The station when it was a restaurant in the 1960s. Courtesy of the Los Altos History Museum. 

     “The Station House made great burgers, cooked on an open grill,” remembers Dave Howser, a Los Altos native who grew up on University and now lives in Prather, California.     Reports Ginny Gilmore Brown, now of Paradise, California; “I remember those burgers! You could build your own, and I could put on all the dill pickles my little heart desired.” Dia Felt Batchelder, of Mountain View, recalls: “My mother used to take me there for lunch in junior high. The station with nine lives!”


     By 1976, after more than a decade as a restaurant, the old station became home to San Diego Federal Savings, which remodeled it extensively. Then, for many years afterwards, it housed Maria’s Antiques. 
     The creative force behind this latest change is Rie Rubin, who says it was her desire to give back to the community that moved her to restore the historic building. During the eight-month process, she uncovered what appear to be the two original station signs identifying Los Altos by name. She has put together an exhibit in the old caboose that gives visitors a look at the building’s railroad history. The inside menu is designed for light meals, snacks and baked goods. “We will see about the future,” says Rubin, when asked if the restaurant will be open evenings.
      “Voyageur du Temps” is the new eatery’s name: the words are French for “time traveler.” After a life that has spanned one-hundred-and-one years—and so many different uses—it is a title to which the beautiful Los Altos train station can definitely lay claim. 

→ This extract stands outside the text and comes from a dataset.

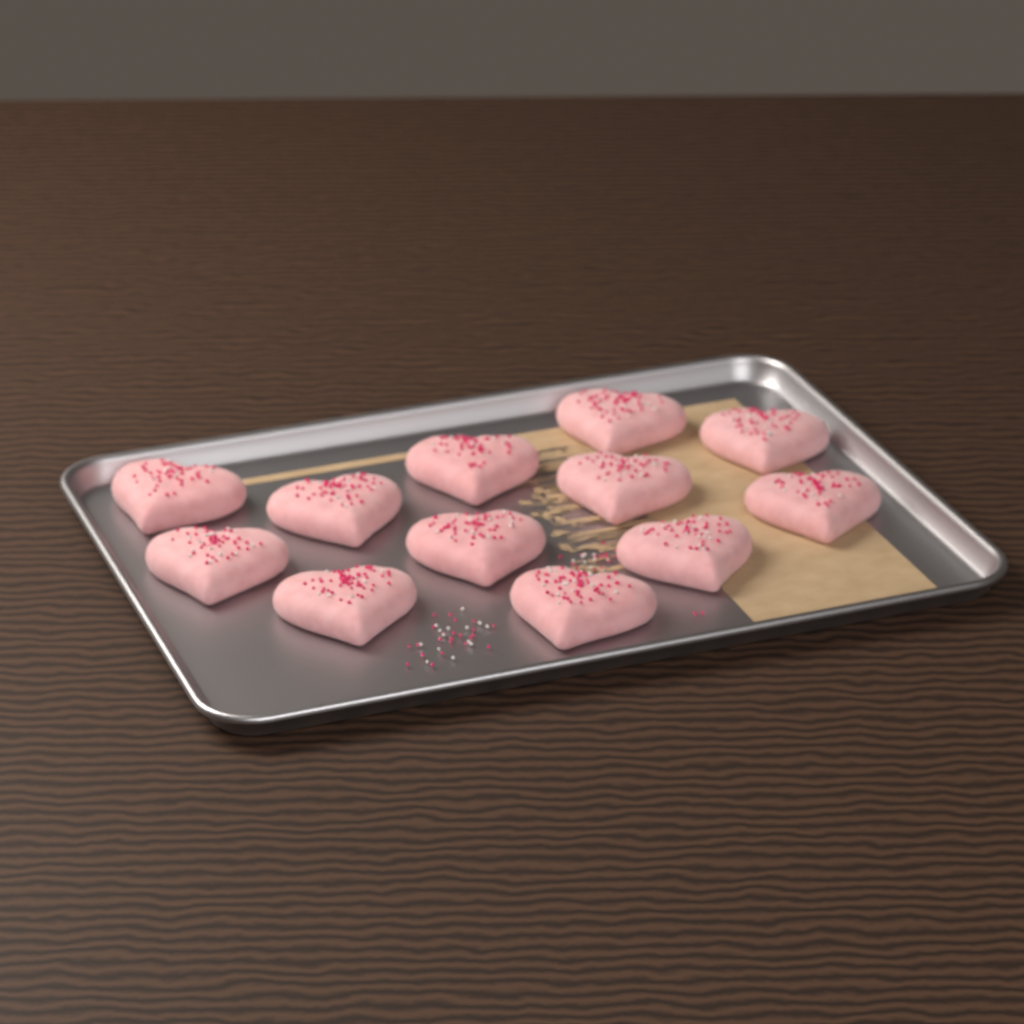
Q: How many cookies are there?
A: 12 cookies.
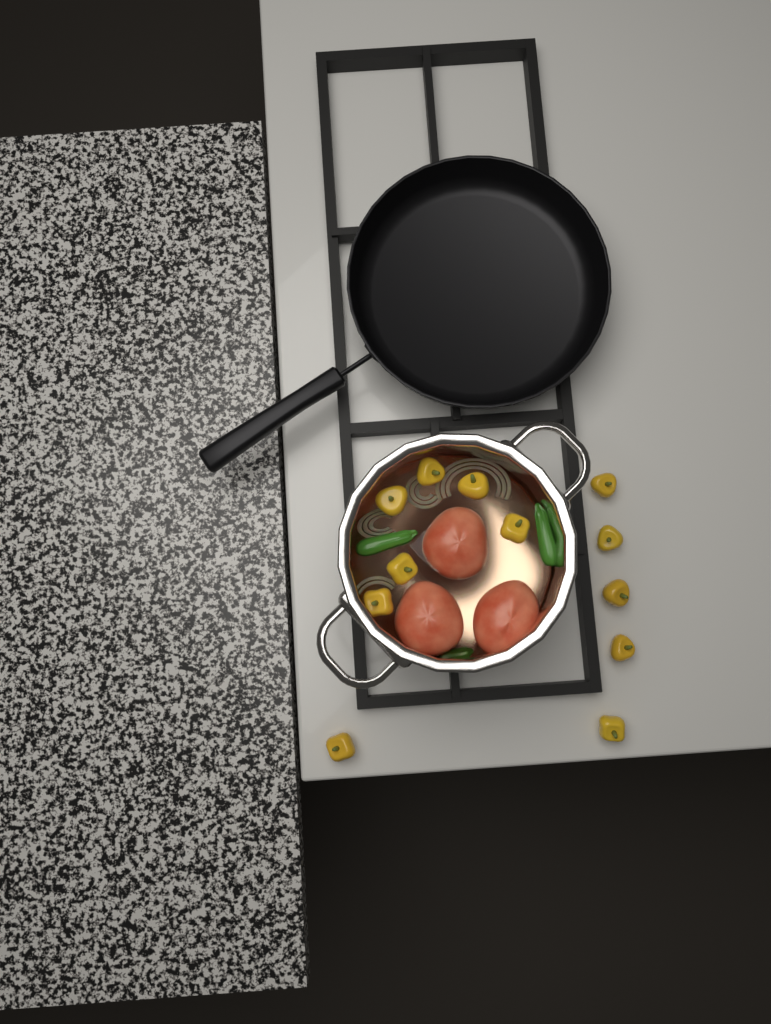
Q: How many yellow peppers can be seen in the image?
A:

The Los Altos station today. The restaurant opened late last week.



3 comments:

Joseph Conrad said...

I'm always saddened by the removal of railroads anywhere in the country. I doubt that the value of the rails is why it's done. Robin, I wonder who makes the profit on the sale of the land when the railroads are pulled up? Nice blog!

David Kline said...

Here's a piece of history about the pulling up of those particular tracks. My dad commuted from Los Altos to Stanford from the early 1950s until 1976, at first along the "back road," old Fremont Road winding all around out by the country club, before Foothill Expressway was built. Lots of people commuted that way, to the University and the Stanford Industrial Park. The traffic got worse and worse over the years. There was a plan to put in the expressway, but the obstacle was the Vasona Branch railroad, the one that once ran through Los Altos to Saratoga and San Jose. The railroad wanted to abandon the line, but that needed the approval of a federal commission. The few remaining railroad passengers would show up to the hearings and object, and the commission would deny permission to abandon the line. Eventually Dad heard about how this was happening. He went to visit his congressman. "How many people ride that train line?" the congressman asked. "A dozen, maybe." "And how many cars are on the road you're talking about?" "A few thousand." "OK," says the congressman. "I'll fix it." The next time it came up, permission was granted to abandon the line and as we know, the Expressway went through.

Jim Napier said...

David, do you remember when the tracks were actually pulled up? Also if I recall correctly they weren't pulled up in their entirety to build Foothill Expwy. There were some sections that remained for awhile that ran alongside the new expressway. I vaguely recall around 1971-72 having to cross railroad tracks when turning onto Foothill from St. Joseph Ave. Would love to see photos/maps of the original train tracks and any remnants that might still exist.